HDMI: On Hiccups You Can Rely
To date, I’ve been routing my Xbox 360 and VUDU set-top box to the single HDMI input of the Hanns-G 28" LCD in my bedroom via a slick HDMI link-powered two-input switch made by Belkin. The Xbox 360 and VUDU both had dedicated optical S/PDIF inputs into my Pioneer sound system. When I recently came into possession of Roku’s Neflix Player, I temporarily tested it by swapping out the HDMI cable from the VUDU back panel. For sound, I employed the wimpy speakers built into the LCD, fed by the Netflix Player’s multiplexed A/V HDMI connection.
Today, I decided to formalize the Roku unit’s presence in my bedroom’s entertainment stack, and while I was mucking around with cabling, twist ties and power strips, I also resolved to move the PlayStation 3 upstairs from its prior location in the living room. This meant I needed to mate one optical S/PDIF input in the Pioneer sound system with three systems’ optical S/PDIF outputs:
- PS3
- Roku Netflix Player
- Roku SoundBridge
which a mechanical switch neatly solved.
It also meant that the LCD’s single HDMI input now needed to interface with four systems’ HDMI outputs:
- PS3
- Roku Netflix Player
- VUDU
- Xbox 360
I have several four-input HDMI switches on hand; I decided to try Radiient’s Select-4ce first, since it claimed not only HDMI compliance (all the way to 1080p) but also the Simplay Labs seal of approval. The Roku Netflix Player (at 480p on Select-4ce input port 2), VUDU (at 1080i on input port 3) and Xbox 360 (1080p on input port 4) all worked without a hitch.
And what of the PS3, on input port 1? Alas, that was a different matter. At its default 1080p output setting as well as at 1080i, the display would blank out at random occasions, for random durations. And on occasions when the image was stable, it was still marred by random noise. Switching to high-end cabling and/or shorter cabling reduced, but didn’t completely eliminate, the problems (leading me to conclude that there apparently is some difference between HDMI cables at different price points). But if I direct-connected the PS3 to the LCD, everything worked fine all the way up to 1080p. And if I ran the PS3 through the Radiient switch but throttled the console’s resolution down to 720p, the setup was stable, too.

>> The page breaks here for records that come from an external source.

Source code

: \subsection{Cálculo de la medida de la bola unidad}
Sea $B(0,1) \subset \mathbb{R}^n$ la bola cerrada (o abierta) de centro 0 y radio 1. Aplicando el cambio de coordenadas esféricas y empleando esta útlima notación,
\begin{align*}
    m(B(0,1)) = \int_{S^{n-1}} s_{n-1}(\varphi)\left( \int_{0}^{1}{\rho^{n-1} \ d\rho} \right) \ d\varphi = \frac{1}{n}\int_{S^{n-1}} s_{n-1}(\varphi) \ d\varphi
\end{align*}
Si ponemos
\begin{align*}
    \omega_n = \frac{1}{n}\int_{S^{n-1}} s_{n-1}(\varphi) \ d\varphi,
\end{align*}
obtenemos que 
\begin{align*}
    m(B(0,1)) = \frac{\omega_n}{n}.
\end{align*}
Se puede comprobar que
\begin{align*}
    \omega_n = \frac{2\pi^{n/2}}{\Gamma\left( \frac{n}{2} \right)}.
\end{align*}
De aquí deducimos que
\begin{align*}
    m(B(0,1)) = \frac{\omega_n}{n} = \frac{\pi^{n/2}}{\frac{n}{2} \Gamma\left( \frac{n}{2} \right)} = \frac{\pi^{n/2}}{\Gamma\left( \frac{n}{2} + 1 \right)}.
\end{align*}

I emailed Radiient’s President and CEO, Jano Banks, with my findings. His initial response was intriguing, to say the least:
We have had no reports of Playstation 3 failures with the Select-4ce, but we may not have a lot of people running v3.96 firmware. The Select-4ce’s inputs do have slightly different performance, all meeting specs to 1080p, but because they are slightly different, we have had some cabling/device setups work better or worse on different inputs. Have you tried putting the PS3 into input #2, 3, or 4? Input 1 is the most different (2, 3, and 4 are very close to each other).
I didn’t try port 4 per his suggestion, but I did try ports 2 and 3. And within my reply to Jano was the result:
Well, whaddya know…;-) Both inputs 2 and 3 worked fine with the PS3. I’ve now got Roku on 1 [editor note: unlike the PS3, it works fine here], PS3 on 2, VUDU on 3, and the Xbox 360 on 4. Can you give me some more technical background on what I ran into here? Impedence differences between the various inputs?
Here’s what Jano had to say in response:
Glad that solved your problem. Since you said that the problem occurred even at 1080i from the PS3 on Input 1, I can only guess that the issue may be impedance issues on the DDC [editor note: display data channel] lines, but that’s just a guess. Also could be Hot Plug/+5V signal levels. If the problem had only occurred at 1080p on Input 1 with the PS3, then it would point to TMDS - the high-speed communications lines. The Select-4ce is fully HDMI compliant, and the PS3 should be, too, but DDC is a gnarly bus, and cabling can really cause funny things to happen, which can screw up communication of the EDID (capabilities of the device) and, more importantly, HDCP handshaking. Perhaps the impedance and reflections of the DDC bus when going through our Input 1 is just slightly different than the other inputs, and that’s enough, combined with the cabling and PS3, to fail. If all components are HDMI compliant, it should work perfectly. Without testing the devices ourselves in our lab, I can’t say for sure what the ultimate culprit was.
I had thought that by evolving my setup beyond an older DVI/HDCP-input display (and corresponding HDMI-to-DVI adapter) to a newer, HDMI/HDCP-native LCD, I might free myself from a continuance of my past interface problems. Today’s lesson unfortunately teaches me not to be so naive, eh?